HISTORIAS REDONDAS (ÚLTIMAS)
Eduardo Quijano – Edición
FINAL DE FIESTA
El fútbol habla de grandeza en español. Este lenguaje refiere -al fin!- la madurez expresiva de una generación de futbolistas que ha entregado su obra mayor y perdurable al conseguir la Copa del Mundo. Campeón por sus virtudes, España es el clímax de un ensamble futbolero solidario y generoso. Una final terriblemente exigente, de muchas maneras insensata y hasta siniestra, ha sido el escalón hacia el pedestal universal. Este último capítulo encontró a su protagonista perfecto: un héroe de pequeña talla y gran inspiración como Andrés Iniesta, el artesano manchego de jugadas mágicas y goles de excepción.

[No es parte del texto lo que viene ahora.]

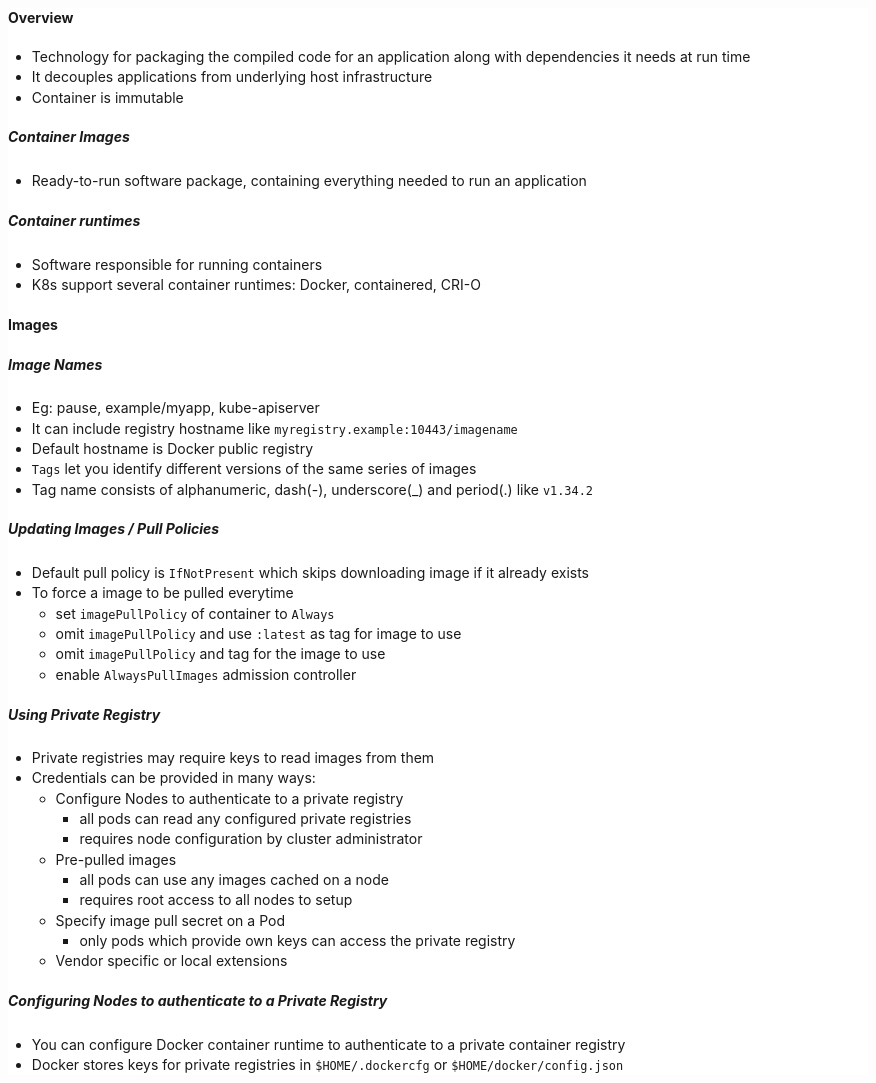 #### Overview

- Technology for packaging the compiled code for an application along with dependencies it needs at run time
- It decouples applications from underlying host infrastructure
- Container is immutable

##### Container Images

- Ready-to-run software package, containing everything needed to run an application

##### Container runtimes

- Software responsible for running containers
- K8s support several container runtimes: Docker, containered, CRI-O

#### Images

##### Image Names

- Eg: pause, example/myapp, kube-apiserver
- It can include registry hostname like `myregistry.example:10443/imagename`
- Default hostname is Docker public registry
- `Tags` let you identify different versions of the same series of images
- Tag name consists of alphanumeric, dash(-), underscore(_) and period(.) like `v1.34.2`

##### Updating Images / Pull Policies

- Default pull policy is `IfNotPresent` which skips downloading image if it already exists
- To force a image to be pulled everytime
  - set `imagePullPolicy` of container to `Always`
  - omit `imagePullPolicy` and use `:latest` as tag for image to use
  - omit `imagePullPolicy` and tag for the image to use
  - enable `AlwaysPullImages` admission controller

##### Using Private Registry

- Private registries may require keys to read images from them
- Credentials can be provided in many ways:
  - Configure Nodes to authenticate to a private registry
    - all pods can read any configured private registries
    - requires node configuration by cluster administrator
  - Pre-pulled images
    - all pods can use any images cached on a node
    - requires root access to all nodes to setup
  - Specify image pull secret on a Pod
    - only pods which provide own keys can access the private registry
  - Vendor specific or local extensions

##### Configuring Nodes to authenticate to a Private Registry

- You can configure Docker container runtime to authenticate to a private container registry
- Docker stores keys for private registries in `$HOME/.dockercfg` or `$HOME/docker/config.json`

Al igual que hace un año en Stamford Bridge cuando un agónico tanto suyo condujo al Barça a la final de la Champions, Iniesta (no olvidar tampoco a Xavi y Busquets), tuvo en los momentos más complicados, aliento y corazón templado para rescatar a sus equipos.
El mundial en manos de España alguna compensación ofrece a quienes durante 31 días padecimos los partidos deleznables de un torneo de perfiles esperpénticos. Por fortuna, hay campeón. En Johanesburgo ha prevalecido el arte sobre la furia, el estilo más que la astucia, el buen fútbol por encima de las estrategias. Triunfa la inquebrantable decisión de un grupo para borrar pasadas frustraciones y tomar por asalto el presente con esta hazaña monumental. Quizás, como sugiere Javier Marías, el mayor logro es que no tiene referencia y hoy es sólo hoy.
A pesar de la energía civil y virtudes democráticas que el presidente Zapatero ha destacado de su selección, España es un equipo tan admirable como falible. La auténtica grandeza de su reino es que, por humildad y extirpe, pertenece a este mundo. Tuvimos contacto con sus limitaciones desde el primer partido contra Suiza. El campeón que menos goles –ocho- ha anotado en la historia de los mundiales no ha sido ajeno a incertidumbres en sus duelos decisivos con Paraguay y Alemania. Sin embargo, hay que decirlo, con lo mucho o lo poco, siempre encontró caminos para reinventarse.
Holanda, en cambio, ha dejado un agrio sabor de desesperanza. Este equipo naranja eligió la peor de las apuestas para ganar o sobrevivir: pisotear su histórico estilo ofensivo, renegar del balón y enfrascarse en la tosquedad de las patadas, el antifútbol y el juego dividido. La naranja mecánica se transformó en la pandilla de futbolistas ramplones y pendencieros. Casi consigue réditos de su infamia, pero Robben que las tuvo, se entregó a Casillas en dos oportunidades claras.
Como se ha confirmado en la final, una permanente pesadilla en Sudáfrica fue el arbitraje. La insultante interpretación del reglamento y erráticas decisiones de una buena parte de los colegiados, ha puesto cicatrices ominosas sobre el rostro de la FIFA. La ceguera del inglés Howard Webb fue un grueso recordatorio de esta indignante lacra.
Ganar el Mundial para España no significa consuelo a sus millones de desempleados, ni siquiera un breve paliativo para la profunda crisis económica y desequilibrios sociales que la acompañan. Hay que reconocer en esta hora exultante para muchos, que al menos ofrece una ventaja: poseer un sitio en la cumbre donde las promesas son cumplidas, donde los hombres pueden ser libres y felices simplemente jugando con un balón.
En un mundial vaciado de calidad, con más sombras que luces, la selección de Vicente del Bosque ha devuelto al juego algo de su sensualidad perdida y de su hechizante inspiración. Ha puesto en claro que no todas las victorias son tramposas y aparentes, las hay como ésta, noble y feliz que nos pertenecen a todos. Incluso a los que soñamos con una Holanda que en el juego decisivo nunca apareció.